Texte source:
Je ne trouvai rue des Moulins que Madame Landrin. On croyait la maison dénoncée et surveillée, et mes collègues s’étaient transportés rue Villedo, n° 7, chez l’ancien constituant Leblond, avocat des associations ouvrières. Jules Favre y avait passé la nuit. Madame Landrin déjeunait, elle m’offrit place à côté d’elle, mais le temps pressait, j’emportai un morceau de pain, et je partis.

Rue Villedo, n° 7, la servante qui vint m’ouvrir m’introduisit dans un cabinet où étaient Carnot, Michel (de Bourges), Jules Favre, et le maître de la maison, notre ancien collègue, le constituant Leblond.

— J’ai en bas une voiture, leur dis-je ; le rendez-vous est pour neuf heures à la salle Roysin, au faubourg Saint-Antoine. Partons.

Mais ce n’était point leur avis. Selon eux, les tentatives faites la veille au faubourg Saint-Antoine avaient éclairé ce côté de la situation ; elles suffisaient ; il était inutile d’insister ; il était évident que les quartiers populaires ne se lèveraient pas, il fallait se tourner du côté des quartiers marchands, renoncer à remuer les extrémités de la ville et agiter le centre. Nous étions le comité de résistance, l’âme de l’insurrection ; aller au faubourg Saint-Antoine, investi par des forces considérables, c’était nous livrer à Louis Bonaparte. Ils me rappelèrent ce que j’avais moi-même dit la veille, rue Blanche, à ce sujet. Il fallait organiser immédiatement l’insurrection contre le coup d’État, et l’organiser dans les quartiers possibles, c’est-à-dire dans le vieux labyrinthe des rues Saint-Denis et Saint-Martin ; il fallait rédiger des proclamations, préparer des décrets, créer un mode de publicité quelconque ; on attendait d’importantes communications des associations ouvrières et des sociétés secrètes. Le grand coup que j’aurais voulu porter par notre réunion solennelle de la salle Roysin avorterait ; ils croyaient devoir rester où ils étaient, et, le comité étant peu nombreux et le travail à faire étant immense, ils me priaient de ne pas les quitter.

Données fournies:
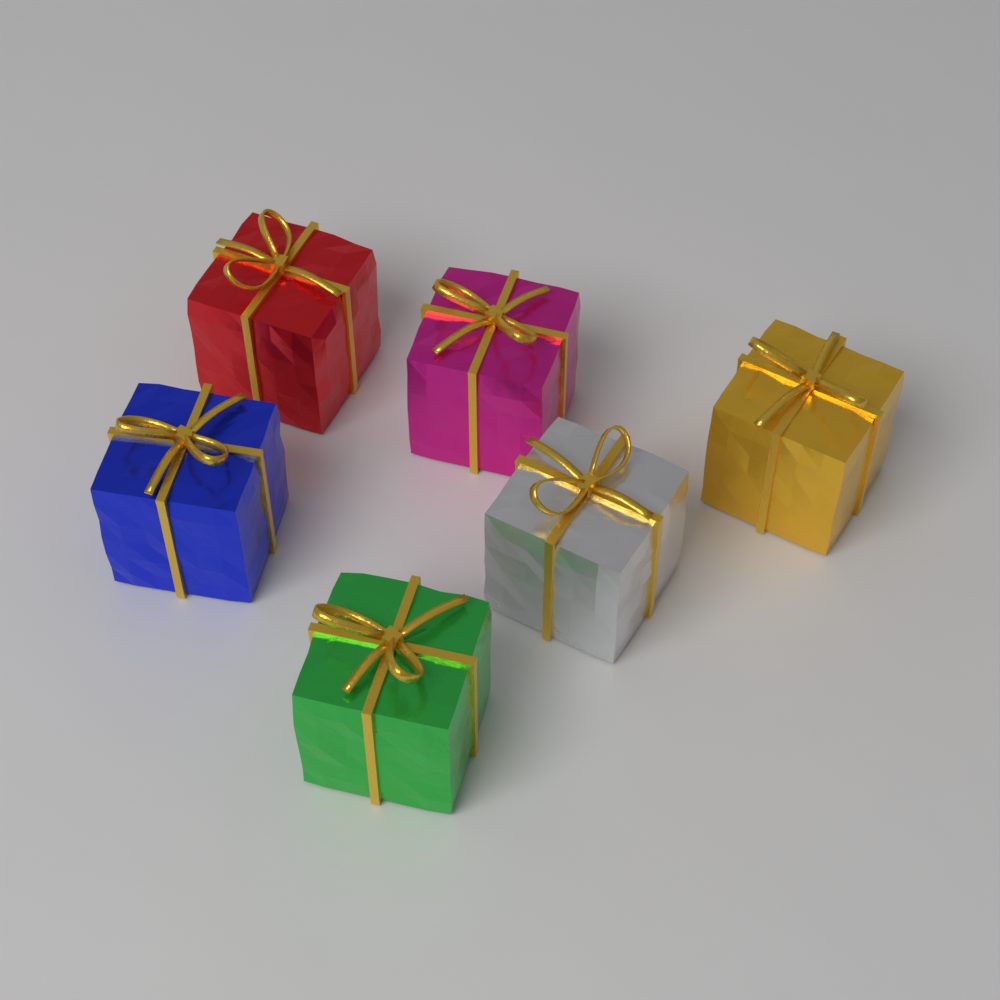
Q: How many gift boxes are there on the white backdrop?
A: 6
...
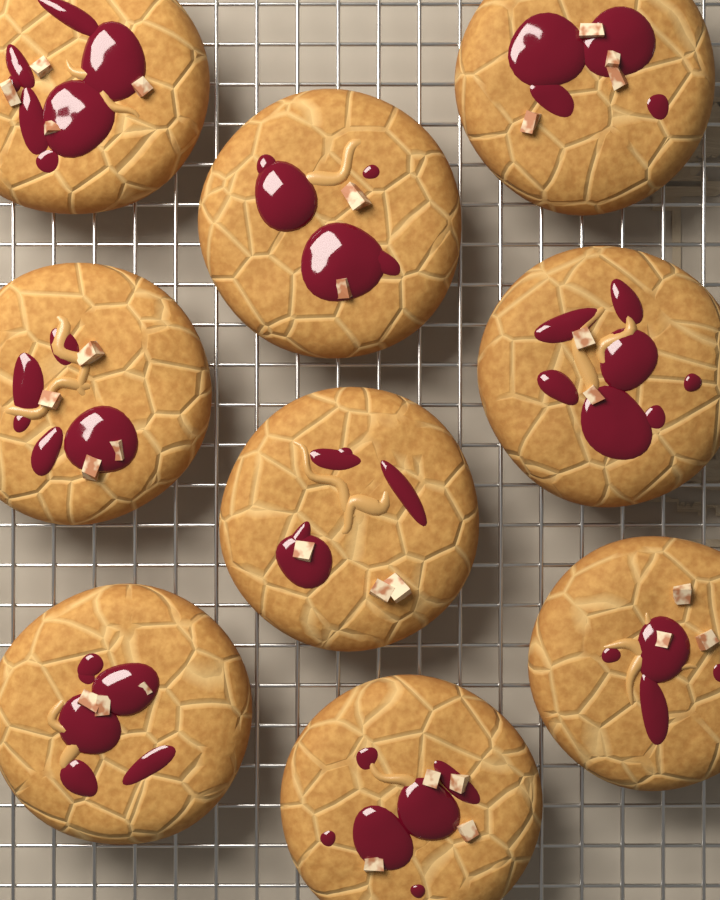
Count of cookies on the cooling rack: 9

Objectifs:
1) Répondez aux questions suivantes à partir du texte source.
(a) Qui se trouvait rue des Moulins ?
(b) À quelle heure et en quel lieu le rendez-vous était-il fixé ?
(c) Dans quels quartiers fallait-il organiser l'insurrection selon les collègues réunis rue Villedo ?
2) Réécrivez le passage du texte source qui débute aux mots « Je ne trouvai » et s'arrête après « et je partis. », en y remplaçant « un morceau de pain » par « une tranche de pain ».

Réponses par consigne:
1)
(a) Madame Landrin.
(b) À neuf heures, à la salle Roysin, au faubourg Saint-Antoine.
(c) Dans le vieux labyrinthe des rues Saint-Denis et Saint-Martin.

2)
Je ne trouvai rue des Moulins que Madame Landrin. On croyait la maison dénoncée et surveillée, et mes collègues s’étaient transportés rue Villedo, n° 7, chez l’ancien constituant Leblond, avocat des associations ouvrières. Jules Favre y avait passé la nuit. Madame Landrin déjeunait, elle m’offrit place à côté d’elle, mais le temps pressait, j’emportai une tranche de pain, et je partis.